Amazon Keyspaces
Amazon Keyspaces Overview
- Definition: Amazon Keyspaces (for Apache Cassandra) is a scalable, highly available, fully managed, serverless NoSQL database service compatible with Apache Cassandra, using Cassandra Query Language (CQL) for semi-structured data workloads.
- Key Features:
- Compatible with Apache Cassandra 3.11.2 APIs, drivers, and tools.
- Serverless, eliminating server provisioning, patching, or management.
- Automatic scaling of throughput and storage.
- 99.99% availability SLA within a Region.
- Data encrypted by default; supports point-in-time recovery (PITR).
- Use Cases: IoT device data, gaming profiles, time-series data (e.g., logs, chat histories), real-time analytics, fleet management.
1. Keyspaces Core Concepts
Data Model
- Keyspaces: Collections of tables, similar to a database schema (e.g., catalog keyspace for related tables).
- Explanation: Group tables by application or environment—e.g., production vs. staging.
- Tables: Store rows with a primary key (partition key + optional clustering columns).
- Partition Key: Distributes data across partitions (simple or compound).
- Clustering Columns: Sort rows within a partition.
- Explanation: E.g., user_id (partition key) + timestamp (clustering column) for time-series data.
- Cassandra Query Language (CQL):
- SQL-like, supports DDL (create keyspaces/tables) and DML (insert, select, update, delete).
- Example: SELECT * FROM catalog.book_awards WHERE isbn = '123';.
- Explanation: Familiar to SQL users, optimized for NoSQL.
Architecture
- Serverless: No nodes to manage; AWS handles infrastructure.
- Storage: Virtually unlimited, auto-scales with no size limit per table.
- Replication: Data replicated 3x across multiple AZs per Region.
- Explanation: Built-in high availability—e.g., survives AZ failure.
Access
- Drivers: Apache Cassandra 2.0-licensed drivers (Java, Python, Ruby, .NET, Node.js, PHP, C++, Perl).
- Tools: CQLSH, AWS Management Console, AWS CLI, SDK, CloudFormation, Terraform.
- Explanation: Minimal code changes—update hostname to Keyspaces endpoint.
Keyspaces vs.
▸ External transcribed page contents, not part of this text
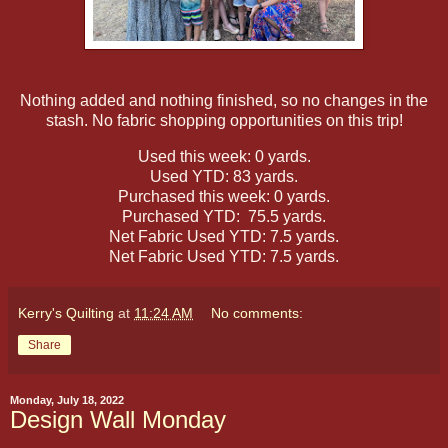
Nothing added and nothing finished, so no changes in the
stash. No fabric shopping opportunities on this trip!
Used this week: 0 yards.
Used YTD: 83 yards.
Purchased this week: 0 yards.
Purchased YTD: 75.5 yards.
Net Fabric Used YTD: 7.5 yards.
Net Fabric Used YTD: 7.5 yards.
Kerry's Quilting
at
11:24 AM
No comments:
Share
Monday, July 18, 2022
Design Wall Monday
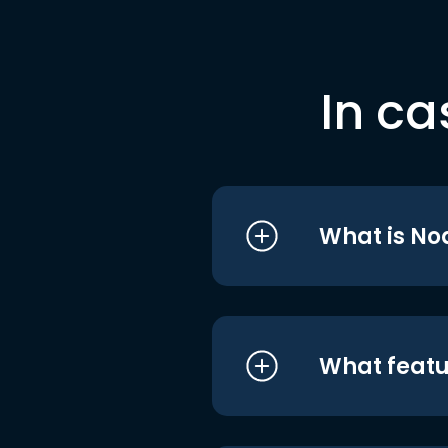
In ca
What is No
What featu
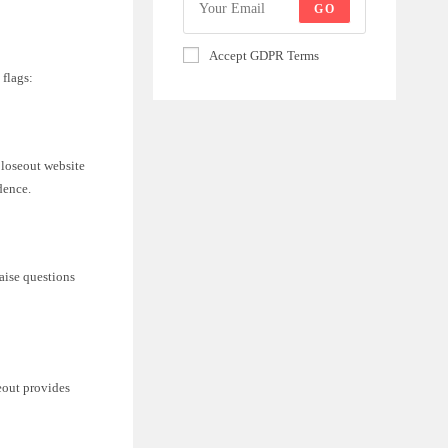
GO
Accept GDPR Terms
 flags:
Closeout website
dence.
raise questions
eout provides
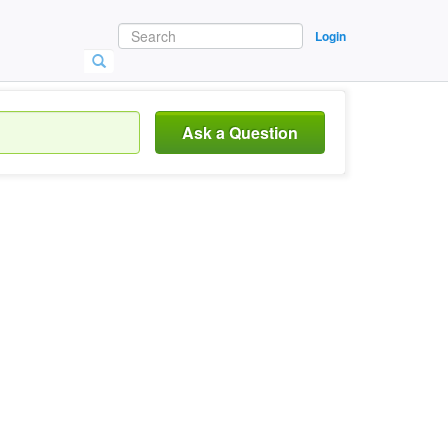
Login
Ask a Question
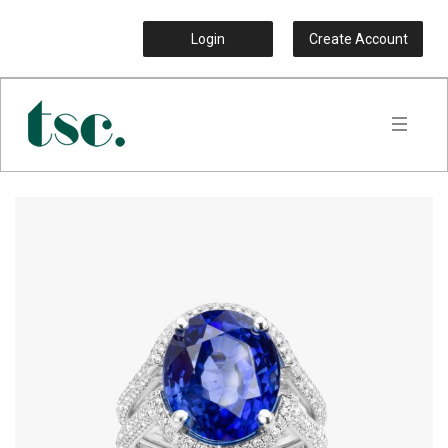
Login
Create Account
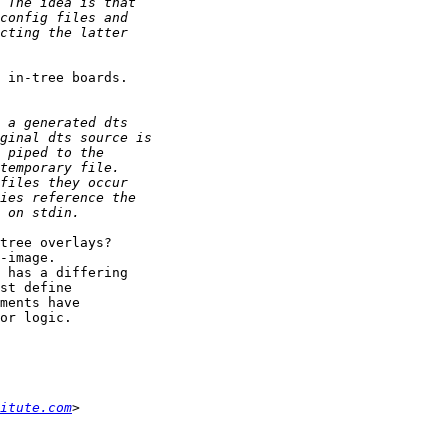
 in-tree boards.

tree overlays?

-image.

 has a differing

st define

ments have

or logic.

itute.com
Other Databases
| Feature | Keyspaces | DynamoDB | DocumentDB |
|---|---|---|---|
| Type | NoSQL (Cassandra) | NoSQL (Key-Value) | NoSQL (Document) |
| Data Model | Keyspaces/Tables | Key-Value, JSON | JSON/BSON |
| API | CQL | AWS SDK | MongoDB API |
| Scaling | Serverless | Serverless | Instance-based |
| Latency | Single-digit ms | Single-digit ms | Milliseconds |
| Cost | IO + storage | IO + storage | Instance + storage |
Explanation:
- Keyspaces: Cassandra-compatible, semi-structured data, serverless.
- DynamoDB: Simple key-value, AWS-native, serverless.
- DocumentDB: Document-oriented, MongoDB-compatible, instance-based.